Мое появление смутило их. Хансине даже покраснела больше обычного.
— Где Эмили? — спросила я по-английски.
— Там, м-мэм, — запинаясь, ответила Хансине и указала пальцем на буфетную. Видимо, они сплавили бедняжку Эмили туда, и она сидела у мойки с чашкой чая и баночкой джема. Я усадила Марию ей на колени и медленно проплыла через кухню. Они проводили меня взглядом, будто коты, но сидели тихо, как мышки.
Сегодня утром пришло письмо от моего кузена Эйнара, офицера датской армии. Он сообщил, что умерла тетя Фредерике. Мог бы и телеграмму прислать, хотя вряд ли я поехала бы в такую даль на похороны. Прошло девять лет с нашей последней встречи, и образ тети потускнел в моей памяти. Если сказать о ее смерти Расмусу, он, пожалуй, настоит, чтобы я носила траур, а мне совсем не хочется надевать черное летом, так что не буду говорить.
Эйнар пишет, что тетя завещала мне собрание сочинений Чарльза Диккенса на датском языке. Не стану отказываться. Я хорошо читаю по-английски — еще бы, после восьми лет жизни в Англии. Уверена, что читаю лучше многих англичан, Эмили например. Но читать на родном языке гораздо приятнее. У нас в доме мало книг, я раньше не замечала. Никто, кроме меня, не читает.

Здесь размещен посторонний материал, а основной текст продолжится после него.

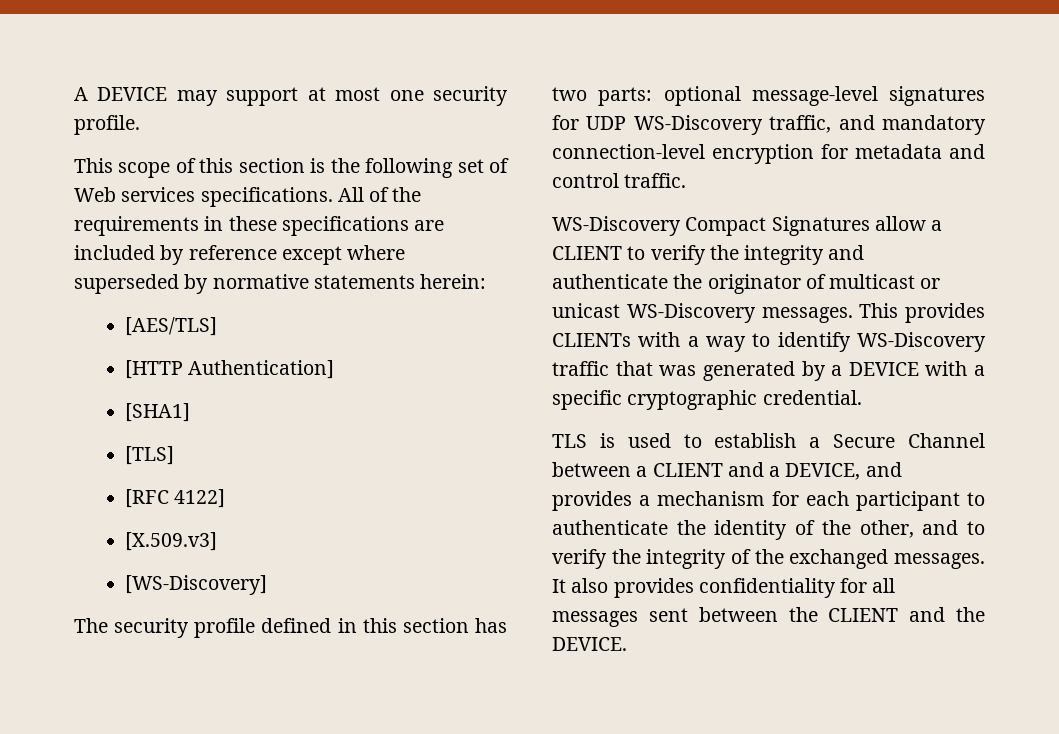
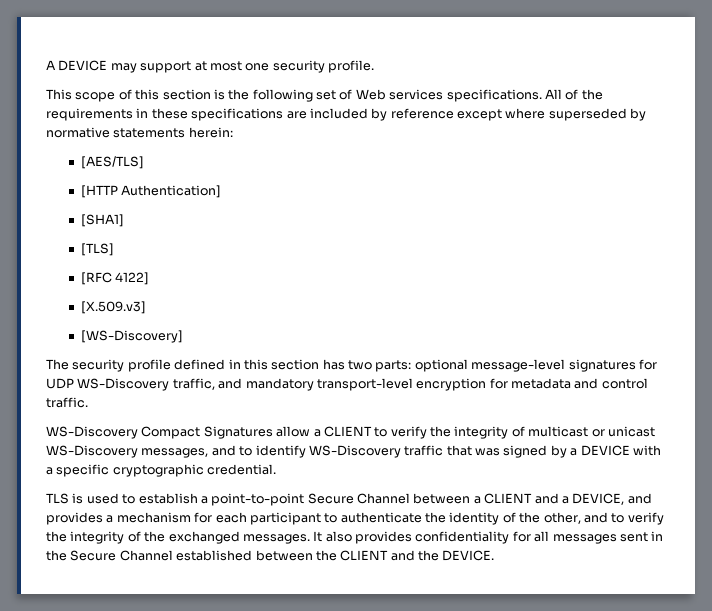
[552,144,705,159] connection-level -> [316,378,413,391] transport-level
[828,245,865,260] [552,274,801,294] and authenticate the originator -> (509, 432) none
[761,303,985,323] [552,332,746,352] messages. This provides CLIENTs with a way -> [141,445,236,458] messages, and
[702,361,795,381] generated -> [503,445,548,458] signed
(821, 442) none -> [211,493,305,506] point-to-point
(688, 615) none -> [651,531,664,541] [46,550,253,561] in the Secure Channel established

Траур — это полное притворство, если ты не любил человека. А тетю я не любила, хотя она уверяла всех, что любит меня как дочь, которой у нее никогда не было. Вряд ли любовь способна выжить там, где один родственник постоянно поучает или запугивает другого, изводит нотациями. Я не помню дня, чтобы тетя не придиралась ко мне, не осуждала мою внешность, манеры, речь, одежду и вкус, не говоря уж о морали. Я не знала, что такое мораль. Я была хорошей, мне не с чего становиться плохой, и еще я боялась.

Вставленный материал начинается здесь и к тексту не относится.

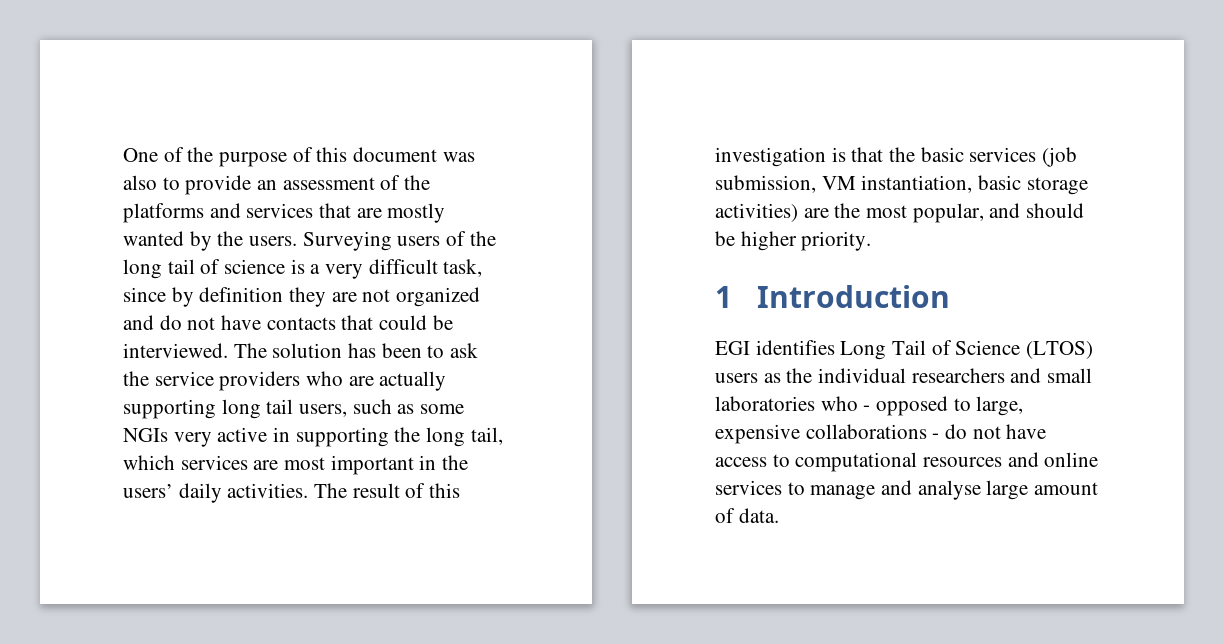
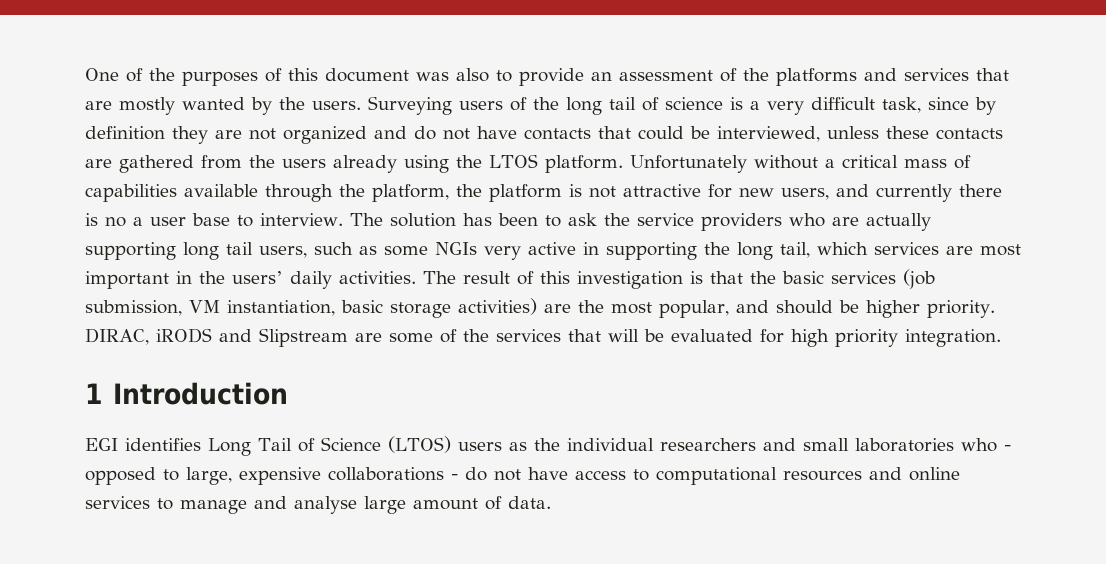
[219,152,288,167] purpose -> [182,71,258,86] purposes
[123,343,228,358] interviewed. -> [717,126,1003,142] [85,154,971,173] [85,184,1002,202] [85,213,343,227] interviewed, unless these contacts are gathered from the users already using the LTOS platform. Unfortunately without a critical mass of capabilities available through the platform, the platform is not attractive for new users, and currently there is no a user base to interview.
(872, 241) none -> [85,328,1001,347] DIRAC, iRODS and Slipstream are some of the services that will be evaluated for high priority integration.

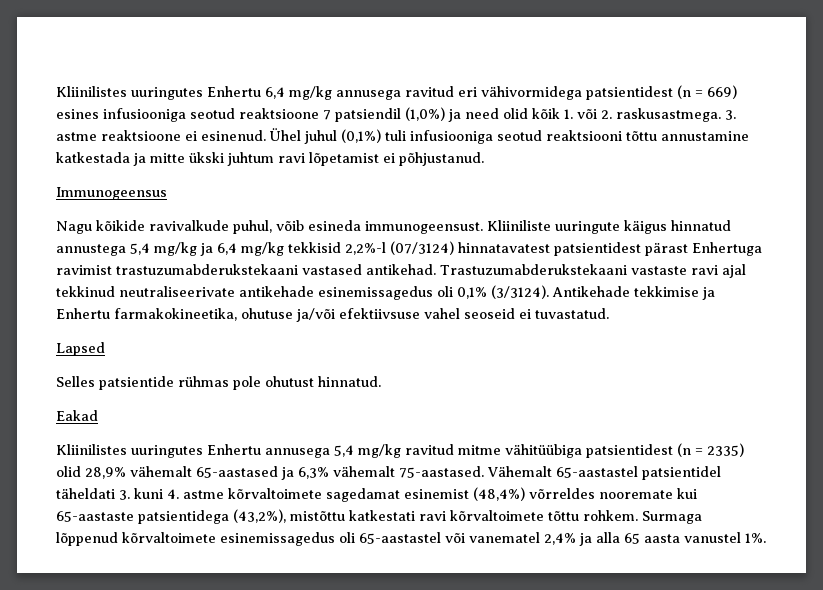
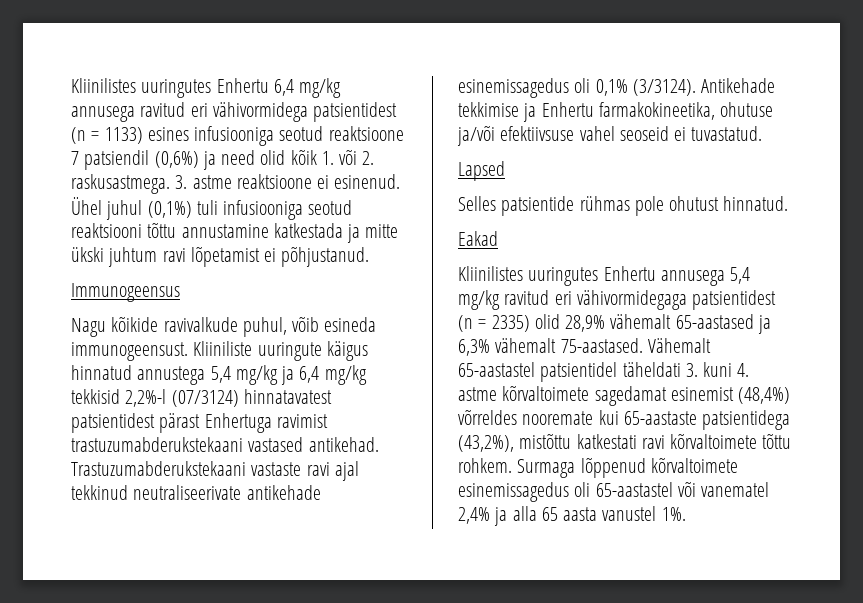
[707,85,737,99] 669) -> [104,127,143,144] 1133)
[405,107,445,121] (1,0%) -> [154,151,199,168] (0,6%)
[458,444,582,458] mitme vähitüübiga -> [554,290,687,310] eri vähivormidegaga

Я расстроюсь, если буду продолжать писать в том же духе. Тетя обычно монотонно объясняла, что нельзя думать только о себе. «Нельзя замыкаться на себе, Аста», — всегда говорила она.
Я буду рада получить ее книги. Это все, что мне хотелось бы из ее вещей.

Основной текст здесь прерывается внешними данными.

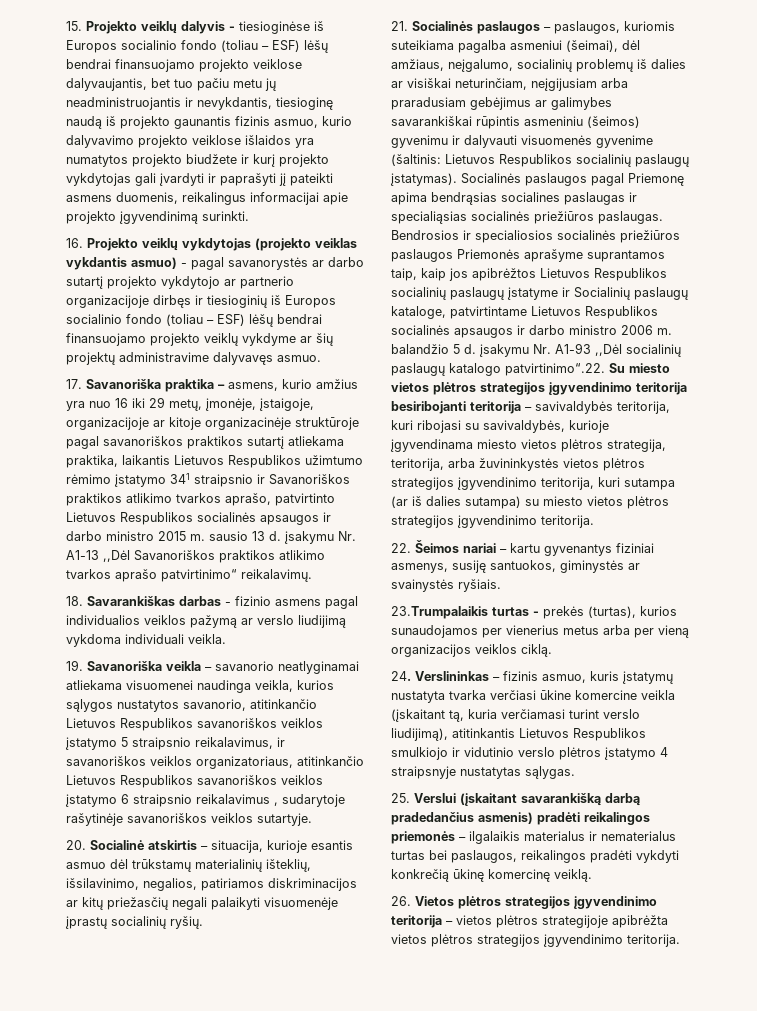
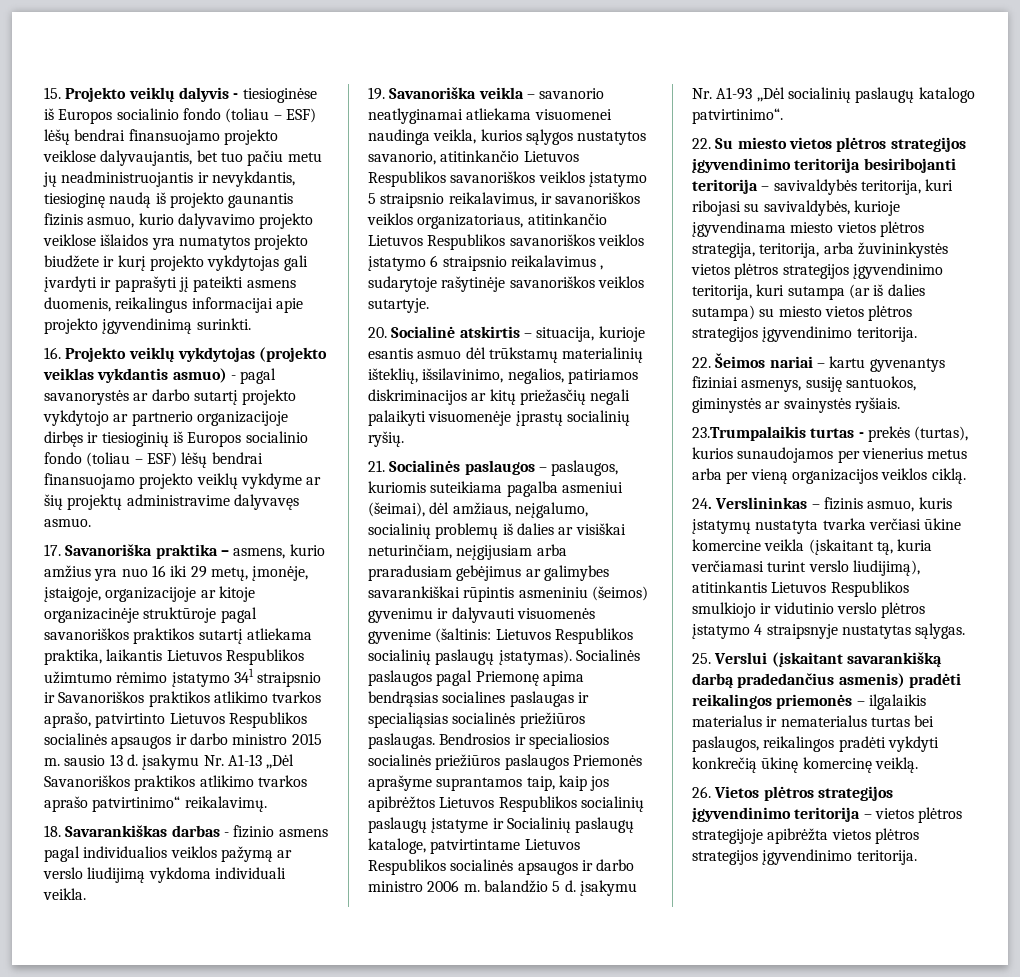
[505,363,605,376] patvirtinimo“.22. -> [692,108,783,124] [692,138,711,149] patvirtinimo“. // 22.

Я напишу о Хансине. Она встречается с Кроппером. Каждый свободный вечер они видятся, и наверняка он приходит сюда чаще, чем я думаю. Даже Расмус, который никогда не замечает, чем заняты люди и есть ли они вообще, видел его в доме. Это смешная история, я должна ее записать. Сначала я не собиралась об этом писать, думала, что неправильно веселиться в день, когда узнала о смерти тети Фредерике. Но это тоже смешно, потому что печалиться надо было две недели назад, когда тетя умерла, а не сегодня. Я собираюсь смеяться до упаду.